Task: Your answer must be an exact transcription of every record below, with the pictures omitted.

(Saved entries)
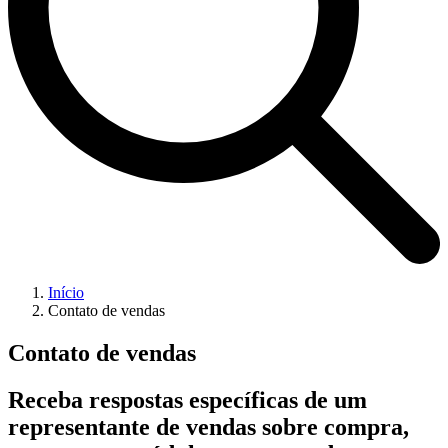
Início
Contato de vendas
Contato de vendas
Receba respostas específicas de um
representante de vendas sobre compra,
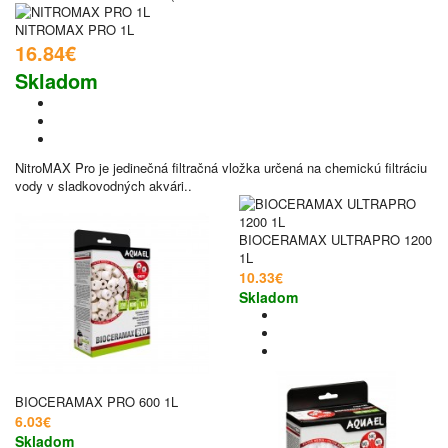
NITROMAX PRO 1L
16.84€
Skladom
NitroMAX Pro je jedinečná filtračná vložka určená na chemickú filtráciu
vody v sladkovodných akvári..
BIOCERAMAX ULTRAPRO 1200
1L
10.33€
Skladom
BIOCERAMAX PRO 600 1L
6.03€
Skladom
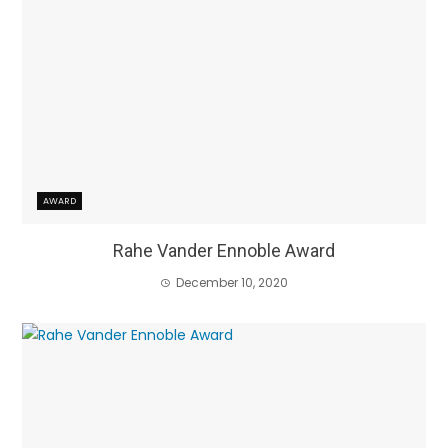
AWARD
Rahe Vander Ennoble Award
December 10, 2020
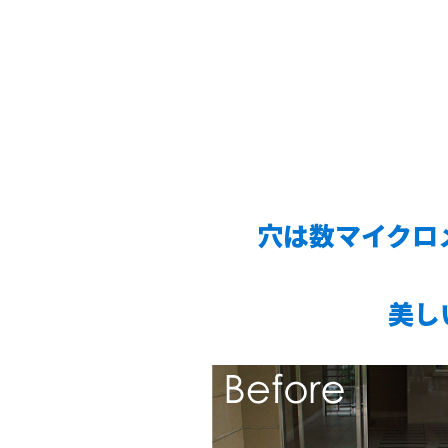
穴は数マイクロ
美し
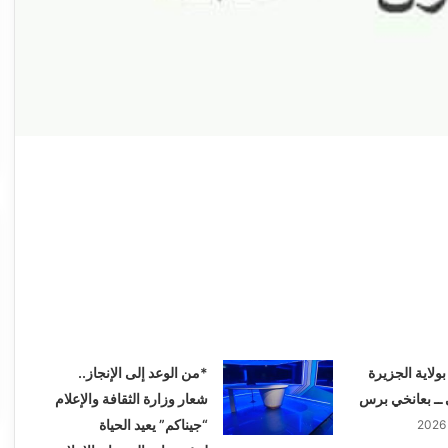
ولاية الجزيرة
*من الوعد إلى الإنجاز..
 ــ بعانخي برس
شعار وزارة الثقافة والإعلام
“جيناكم” يعيد الحياة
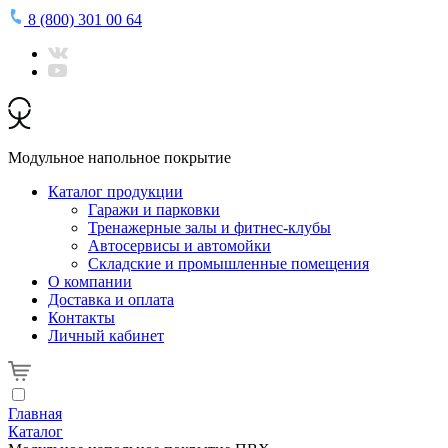
8 (800) 301 00 64
Модульное напольное покрытие
Каталог продукции
Гаражи и парковки
Тренажерные залы и фитнес-клубы
Автосервисы и автомойки
Складские и промышленные помещения
О компании
Доставка и оплата
Контакты
Личный кабинет
Главная
Каталог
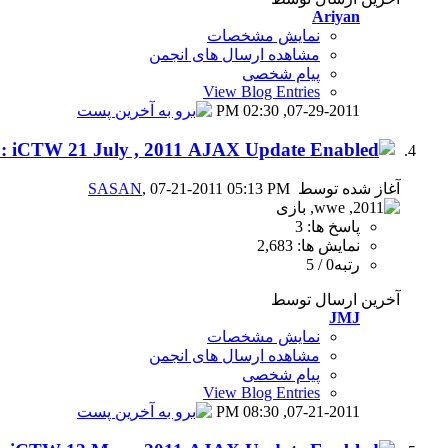
Ariyan
نمایش مشخصات
مشاهده ارسال های انجمن
پیام شخصی
View Blog Entries
02:30 PM
07-29-2011,
IR@NWWE [ L!VE ] :: iCTW 21 July , 2011
آغاز شده توسط
, 07-21-2011 05:13 PM
SASAN
پاسخ ها: 3
نمایش ها: 2,683
رتبه0 / 5
آخرین ارسال توسط
JMJ
نمایش مشخصات
مشاهده ارسال های انجمن
پیام شخصی
View Blog Entries
08:30 PM
07-21-2011,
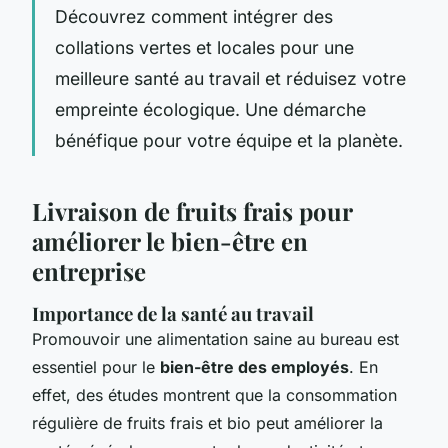
Découvrez comment intégrer des
collations vertes et locales pour une
meilleure santé au travail et réduisez votre
empreinte écologique. Une démarche
bénéfique pour votre équipe et la planète.
Livraison de fruits frais pour
améliorer le bien-être en
entreprise
Importance de la santé au travail
Promouvoir une alimentation saine au bureau est
essentiel pour le
bien-être des employés
. En
effet, des études montrent que la consommation
régulière de fruits frais et bio peut améliorer la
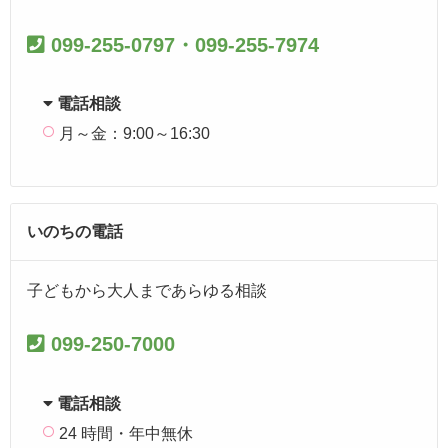
099-255-0797・099-255-7974
電話相談
月～金：9:00～16:30
いのちの電話
子どもから大人まであらゆる相談
099-250-7000
電話相談
24 時間・年中無休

Result:
Início
Contato de vendas
Contato de vendas
Receba respostas específicas de um
representante de vendas sobre compra,
NITROMAX PRO 1L
16.84€
Skladom
NitroMAX Pro je jedinečná filtračná vložka určená na chemickú filtráciu
vody v sladkovodných akvári..
BIOCERAMAX ULTRAPRO 1200
1L
10.33€
Skladom
BIOCERAMAX PRO 600 1L
6.03€
Skladom
AWARD
Rahe Vander Ennoble Award
December 10, 2020
穴は数マイクロ
美し
ولاية الجزيرة
*من الوعد إلى الإنجاز..
 ــ بعانخي برس
شعار وزارة الثقافة والإعلام
“جيناكم” يعيد الحياة
8 (800) 301 00 64
Модульное напольное покрытие
Каталог продукции
Гаражи и парковки
Тренажерные залы и фитнес-клубы
Автосервисы и автомойки
Складские и промышленные помещения
О компании
Доставка и оплата
Контакты
Личный кабинет
Главная
Каталог
Ariyan
نمایش مشخصات
مشاهده ارسال های انجمن
پیام شخصی
View Blog Entries
02:30 PM
07-29-2011,
IR@NWWE [ L!VE ] :: iCTW 21 July , 2011
آغاز شده توسط
, 07-21-2011 05:13 PM
SASAN
پاسخ ها: 3
نمایش ها: 2,683
رتبه0 / 5
آخرین ارسال توسط
JMJ
نمایش مشخصات
مشاهده ارسال های انجمن
پیام شخصی
View Blog Entries
08:30 PM
07-21-2011,
Découvrez comment intégrer des
collations vertes et locales pour une
meilleure santé au travail et réduisez votre
empreinte écologique. Une démarche
bénéfique pour votre équipe et la planète.
Livraison de fruits frais pour
améliorer le bien-être en
entreprise
Importance de la santé au travail
Promouvoir une alimentation saine au bureau est
essentiel pour le
bien-être des employés
. En
effet, des études montrent que la consommation
régulière de fruits frais et bio peut améliorer la
099-255-0797・099-255-7974
電話相談
月～金：9:00～16:30
いのちの電話
子どもから大人まであらゆる相談
099-250-7000
電話相談
24 時間・年中無休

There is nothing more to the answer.